Try it:
Beginning with the first line of the data below, extract each line up to and including the one containing "analysis of seminoma". Copy them exactly and add nothing.
(Exercise inputs Opens)
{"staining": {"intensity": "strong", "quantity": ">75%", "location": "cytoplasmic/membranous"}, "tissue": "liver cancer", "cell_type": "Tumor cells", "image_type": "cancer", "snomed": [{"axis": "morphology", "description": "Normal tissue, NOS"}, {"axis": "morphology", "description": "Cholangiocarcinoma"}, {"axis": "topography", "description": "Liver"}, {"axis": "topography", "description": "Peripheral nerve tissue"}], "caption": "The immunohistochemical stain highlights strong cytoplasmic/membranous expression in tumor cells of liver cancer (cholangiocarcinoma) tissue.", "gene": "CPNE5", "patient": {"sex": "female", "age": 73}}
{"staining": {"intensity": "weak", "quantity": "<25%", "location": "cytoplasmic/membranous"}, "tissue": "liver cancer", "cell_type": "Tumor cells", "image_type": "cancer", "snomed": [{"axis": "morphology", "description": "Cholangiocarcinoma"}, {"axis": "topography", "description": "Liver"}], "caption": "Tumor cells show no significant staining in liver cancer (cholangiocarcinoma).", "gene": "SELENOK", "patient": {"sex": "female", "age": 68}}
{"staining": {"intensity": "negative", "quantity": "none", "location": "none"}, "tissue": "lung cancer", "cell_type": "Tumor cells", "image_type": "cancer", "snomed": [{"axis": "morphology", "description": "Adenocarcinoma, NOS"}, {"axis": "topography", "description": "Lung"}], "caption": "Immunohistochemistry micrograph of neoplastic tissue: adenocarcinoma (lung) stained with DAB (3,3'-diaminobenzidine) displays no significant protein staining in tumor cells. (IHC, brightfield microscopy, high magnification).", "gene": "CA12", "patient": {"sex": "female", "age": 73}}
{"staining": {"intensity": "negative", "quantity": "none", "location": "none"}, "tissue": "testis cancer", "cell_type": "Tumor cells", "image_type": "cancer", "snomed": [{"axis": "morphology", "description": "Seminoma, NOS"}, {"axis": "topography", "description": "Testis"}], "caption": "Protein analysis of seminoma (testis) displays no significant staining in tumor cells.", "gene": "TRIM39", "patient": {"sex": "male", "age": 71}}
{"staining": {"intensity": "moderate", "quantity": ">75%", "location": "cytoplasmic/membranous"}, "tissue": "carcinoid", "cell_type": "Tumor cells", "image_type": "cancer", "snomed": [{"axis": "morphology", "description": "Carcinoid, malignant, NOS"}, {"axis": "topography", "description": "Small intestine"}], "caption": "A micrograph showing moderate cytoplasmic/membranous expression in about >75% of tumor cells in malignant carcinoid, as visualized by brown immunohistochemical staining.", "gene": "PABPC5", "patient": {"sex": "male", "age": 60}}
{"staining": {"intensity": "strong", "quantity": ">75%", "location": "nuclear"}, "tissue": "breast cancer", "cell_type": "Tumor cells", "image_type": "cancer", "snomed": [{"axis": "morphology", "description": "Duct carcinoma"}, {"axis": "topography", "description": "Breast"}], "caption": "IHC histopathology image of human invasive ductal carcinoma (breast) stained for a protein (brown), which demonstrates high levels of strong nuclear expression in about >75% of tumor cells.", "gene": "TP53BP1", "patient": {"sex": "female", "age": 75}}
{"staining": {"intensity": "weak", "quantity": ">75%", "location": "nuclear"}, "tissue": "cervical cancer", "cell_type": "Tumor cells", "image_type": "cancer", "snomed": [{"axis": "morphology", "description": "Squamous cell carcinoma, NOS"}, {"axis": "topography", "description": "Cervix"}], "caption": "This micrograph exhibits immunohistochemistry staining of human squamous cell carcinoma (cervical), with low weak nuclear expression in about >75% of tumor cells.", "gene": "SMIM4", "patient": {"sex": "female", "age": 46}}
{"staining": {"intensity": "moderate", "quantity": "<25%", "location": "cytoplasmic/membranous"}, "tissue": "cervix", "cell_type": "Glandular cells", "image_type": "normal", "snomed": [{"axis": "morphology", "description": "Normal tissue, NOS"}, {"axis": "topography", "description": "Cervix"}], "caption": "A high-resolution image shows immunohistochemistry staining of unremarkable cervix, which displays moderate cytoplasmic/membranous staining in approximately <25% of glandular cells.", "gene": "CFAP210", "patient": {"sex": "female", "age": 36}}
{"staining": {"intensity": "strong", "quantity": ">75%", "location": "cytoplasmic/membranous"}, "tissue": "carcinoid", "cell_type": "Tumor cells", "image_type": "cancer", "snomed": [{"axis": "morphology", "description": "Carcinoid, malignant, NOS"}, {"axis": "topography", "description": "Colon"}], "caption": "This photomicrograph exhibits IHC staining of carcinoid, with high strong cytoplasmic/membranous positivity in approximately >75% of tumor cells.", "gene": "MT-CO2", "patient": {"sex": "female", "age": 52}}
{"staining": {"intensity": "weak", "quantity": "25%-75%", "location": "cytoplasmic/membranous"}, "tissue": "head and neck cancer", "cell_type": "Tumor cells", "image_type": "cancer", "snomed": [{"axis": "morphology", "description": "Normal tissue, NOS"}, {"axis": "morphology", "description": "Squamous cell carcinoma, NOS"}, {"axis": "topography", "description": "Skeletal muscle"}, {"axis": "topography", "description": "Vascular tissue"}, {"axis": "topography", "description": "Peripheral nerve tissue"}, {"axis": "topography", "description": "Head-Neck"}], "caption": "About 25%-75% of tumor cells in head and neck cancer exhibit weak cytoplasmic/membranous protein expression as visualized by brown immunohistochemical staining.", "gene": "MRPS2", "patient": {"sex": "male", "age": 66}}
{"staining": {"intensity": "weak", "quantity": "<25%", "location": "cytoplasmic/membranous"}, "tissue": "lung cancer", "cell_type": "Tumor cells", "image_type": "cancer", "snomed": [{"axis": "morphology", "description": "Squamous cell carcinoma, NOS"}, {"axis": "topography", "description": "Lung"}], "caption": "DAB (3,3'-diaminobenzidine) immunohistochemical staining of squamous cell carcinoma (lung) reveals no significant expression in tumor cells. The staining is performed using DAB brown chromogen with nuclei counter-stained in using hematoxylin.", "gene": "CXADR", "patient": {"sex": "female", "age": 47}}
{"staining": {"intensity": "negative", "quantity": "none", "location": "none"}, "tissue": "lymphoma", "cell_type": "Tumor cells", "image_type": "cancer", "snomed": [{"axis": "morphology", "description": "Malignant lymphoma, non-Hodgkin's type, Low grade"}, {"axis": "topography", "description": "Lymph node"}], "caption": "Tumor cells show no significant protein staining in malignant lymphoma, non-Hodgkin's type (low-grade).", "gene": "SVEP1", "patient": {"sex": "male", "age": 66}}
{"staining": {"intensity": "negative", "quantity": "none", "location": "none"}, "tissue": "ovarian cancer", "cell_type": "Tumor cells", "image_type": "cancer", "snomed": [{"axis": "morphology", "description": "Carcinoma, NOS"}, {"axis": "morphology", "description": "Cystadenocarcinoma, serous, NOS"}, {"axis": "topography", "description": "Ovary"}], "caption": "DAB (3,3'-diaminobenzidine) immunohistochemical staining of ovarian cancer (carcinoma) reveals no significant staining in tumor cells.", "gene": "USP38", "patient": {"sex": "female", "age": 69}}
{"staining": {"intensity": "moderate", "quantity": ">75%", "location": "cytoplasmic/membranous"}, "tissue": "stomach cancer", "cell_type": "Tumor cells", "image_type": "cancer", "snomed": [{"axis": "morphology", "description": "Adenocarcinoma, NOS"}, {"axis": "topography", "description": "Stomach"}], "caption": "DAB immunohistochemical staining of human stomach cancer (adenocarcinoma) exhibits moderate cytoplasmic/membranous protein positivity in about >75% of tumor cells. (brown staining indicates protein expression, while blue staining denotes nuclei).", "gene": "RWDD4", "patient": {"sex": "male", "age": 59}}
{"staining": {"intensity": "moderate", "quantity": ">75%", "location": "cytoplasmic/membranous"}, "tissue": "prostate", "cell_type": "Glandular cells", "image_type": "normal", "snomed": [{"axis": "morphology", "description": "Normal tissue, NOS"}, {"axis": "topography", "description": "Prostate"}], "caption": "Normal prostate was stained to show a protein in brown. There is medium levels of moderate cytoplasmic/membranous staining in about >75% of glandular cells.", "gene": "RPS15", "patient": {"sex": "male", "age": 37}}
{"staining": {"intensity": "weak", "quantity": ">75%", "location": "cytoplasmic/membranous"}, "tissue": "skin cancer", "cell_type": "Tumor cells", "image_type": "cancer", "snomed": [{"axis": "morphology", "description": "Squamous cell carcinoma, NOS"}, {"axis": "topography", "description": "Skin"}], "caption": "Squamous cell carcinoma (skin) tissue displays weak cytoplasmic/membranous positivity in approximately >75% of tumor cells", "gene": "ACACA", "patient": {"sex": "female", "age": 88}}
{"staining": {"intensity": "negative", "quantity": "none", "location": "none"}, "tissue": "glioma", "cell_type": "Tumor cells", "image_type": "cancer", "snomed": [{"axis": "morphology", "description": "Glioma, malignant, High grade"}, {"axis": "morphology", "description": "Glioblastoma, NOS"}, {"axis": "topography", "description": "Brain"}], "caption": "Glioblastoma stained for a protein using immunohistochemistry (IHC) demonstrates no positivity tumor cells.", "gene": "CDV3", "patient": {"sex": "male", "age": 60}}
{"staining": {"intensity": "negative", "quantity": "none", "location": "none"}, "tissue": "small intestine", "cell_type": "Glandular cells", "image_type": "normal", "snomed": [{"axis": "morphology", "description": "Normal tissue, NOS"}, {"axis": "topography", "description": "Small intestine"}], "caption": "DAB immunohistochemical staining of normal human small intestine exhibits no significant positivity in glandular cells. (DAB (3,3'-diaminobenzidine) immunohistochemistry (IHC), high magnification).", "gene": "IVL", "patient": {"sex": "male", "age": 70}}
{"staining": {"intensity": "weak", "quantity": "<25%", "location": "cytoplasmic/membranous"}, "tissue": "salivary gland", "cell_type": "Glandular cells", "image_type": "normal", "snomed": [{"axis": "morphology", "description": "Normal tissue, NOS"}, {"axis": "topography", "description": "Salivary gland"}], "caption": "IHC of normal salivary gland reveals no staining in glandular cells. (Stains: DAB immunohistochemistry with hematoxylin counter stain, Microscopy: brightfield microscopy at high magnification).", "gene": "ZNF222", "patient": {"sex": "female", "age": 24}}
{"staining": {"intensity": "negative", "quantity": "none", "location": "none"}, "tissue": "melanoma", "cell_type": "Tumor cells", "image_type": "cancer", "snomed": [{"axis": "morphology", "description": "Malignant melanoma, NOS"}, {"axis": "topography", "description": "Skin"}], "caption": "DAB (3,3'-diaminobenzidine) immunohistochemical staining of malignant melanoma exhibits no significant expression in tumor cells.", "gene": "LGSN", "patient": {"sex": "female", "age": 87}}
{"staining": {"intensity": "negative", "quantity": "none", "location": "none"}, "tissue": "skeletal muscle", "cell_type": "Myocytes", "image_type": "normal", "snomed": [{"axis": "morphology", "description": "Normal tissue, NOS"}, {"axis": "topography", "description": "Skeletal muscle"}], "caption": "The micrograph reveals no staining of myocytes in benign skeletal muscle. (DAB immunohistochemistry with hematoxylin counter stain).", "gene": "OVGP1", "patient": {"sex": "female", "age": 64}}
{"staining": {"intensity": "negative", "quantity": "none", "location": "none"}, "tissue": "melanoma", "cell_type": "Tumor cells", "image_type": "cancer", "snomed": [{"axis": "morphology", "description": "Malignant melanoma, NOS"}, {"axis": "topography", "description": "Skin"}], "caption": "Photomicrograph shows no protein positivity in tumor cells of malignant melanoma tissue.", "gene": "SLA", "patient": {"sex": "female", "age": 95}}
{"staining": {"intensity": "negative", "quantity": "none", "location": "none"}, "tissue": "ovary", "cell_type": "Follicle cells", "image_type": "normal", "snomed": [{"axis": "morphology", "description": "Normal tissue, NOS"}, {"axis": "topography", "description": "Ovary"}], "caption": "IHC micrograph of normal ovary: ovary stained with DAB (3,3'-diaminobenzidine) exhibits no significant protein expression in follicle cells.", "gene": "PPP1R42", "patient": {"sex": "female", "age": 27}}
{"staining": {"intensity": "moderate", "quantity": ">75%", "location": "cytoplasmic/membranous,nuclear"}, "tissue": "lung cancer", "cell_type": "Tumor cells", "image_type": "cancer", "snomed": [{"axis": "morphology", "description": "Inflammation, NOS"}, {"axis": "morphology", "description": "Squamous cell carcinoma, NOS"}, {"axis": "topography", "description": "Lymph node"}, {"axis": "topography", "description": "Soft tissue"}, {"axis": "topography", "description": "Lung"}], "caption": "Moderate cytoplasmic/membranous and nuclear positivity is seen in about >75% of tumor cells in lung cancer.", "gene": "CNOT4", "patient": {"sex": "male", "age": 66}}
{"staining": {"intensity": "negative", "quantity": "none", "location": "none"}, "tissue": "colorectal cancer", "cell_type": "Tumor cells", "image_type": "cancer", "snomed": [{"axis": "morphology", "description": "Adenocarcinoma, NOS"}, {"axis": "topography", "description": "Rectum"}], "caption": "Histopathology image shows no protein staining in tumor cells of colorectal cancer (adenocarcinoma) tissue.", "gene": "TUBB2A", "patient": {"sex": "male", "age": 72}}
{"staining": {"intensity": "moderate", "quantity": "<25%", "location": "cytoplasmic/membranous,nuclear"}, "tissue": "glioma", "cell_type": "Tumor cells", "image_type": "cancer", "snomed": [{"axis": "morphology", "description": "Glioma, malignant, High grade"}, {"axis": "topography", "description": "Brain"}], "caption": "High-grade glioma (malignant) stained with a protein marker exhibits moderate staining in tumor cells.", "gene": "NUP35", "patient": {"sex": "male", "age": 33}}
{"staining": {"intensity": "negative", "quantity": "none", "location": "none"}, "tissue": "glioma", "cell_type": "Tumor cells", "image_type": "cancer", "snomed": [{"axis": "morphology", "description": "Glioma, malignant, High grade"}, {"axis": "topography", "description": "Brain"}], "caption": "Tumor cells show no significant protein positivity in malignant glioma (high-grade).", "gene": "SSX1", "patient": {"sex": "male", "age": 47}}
(Exercise inputs Closes)
Written response:
{"staining": {"intensity": "strong", "quantity": ">75%", "location": "cytoplasmic/membranous"}, "tissue": "liver cancer", "cell_type": "Tumor cells", "image_type": "cancer", "snomed": [{"axis": "morphology", "description": "Normal tissue, NOS"}, {"axis": "morphology", "description": "Cholangiocarcinoma"}, {"axis": "topography", "description": "Liver"}, {"axis": "topography", "description": "Peripheral nerve tissue"}], "caption": "The immunohistochemical stain highlights strong cytoplasmic/membranous expression in tumor cells of liver cancer (cholangiocarcinoma) tissue.", "gene": "CPNE5", "patient": {"sex": "female", "age": 73}}
{"staining": {"intensity": "weak", "quantity": "<25%", "location": "cytoplasmic/membranous"}, "tissue": "liver cancer", "cell_type": "Tumor cells", "image_type": "cancer", "snomed": [{"axis": "morphology", "description": "Cholangiocarcinoma"}, {"axis": "topography", "description": "Liver"}], "caption": "Tumor cells show no significant staining in liver cancer (cholangiocarcinoma).", "gene": "SELENOK", "patient": {"sex": "female", "age": 68}}
{"staining": {"intensity": "negative", "quantity": "none", "location": "none"}, "tissue": "lung cancer", "cell_type": "Tumor cells", "image_type": "cancer", "snomed": [{"axis": "morphology", "description": "Adenocarcinoma, NOS"}, {"axis": "topography", "description": "Lung"}], "caption": "Immunohistochemistry micrograph of neoplastic tissue: adenocarcinoma (lung) stained with DAB (3,3'-diaminobenzidine) displays no significant protein staining in tumor cells. (IHC, brightfield microscopy, high magnification).", "gene": "CA12", "patient": {"sex": "female", "age": 73}}
{"staining": {"intensity": "negative", "quantity": "none", "location": "none"}, "tissue": "testis cancer", "cell_type": "Tumor cells", "image_type": "cancer", "snomed": [{"axis": "morphology", "description": "Seminoma, NOS"}, {"axis": "topography", "description": "Testis"}], "caption": "Protein analysis of seminoma (testis) displays no significant staining in tumor cells.", "gene": "TRIM39", "patient": {"sex": "male", "age": 71}}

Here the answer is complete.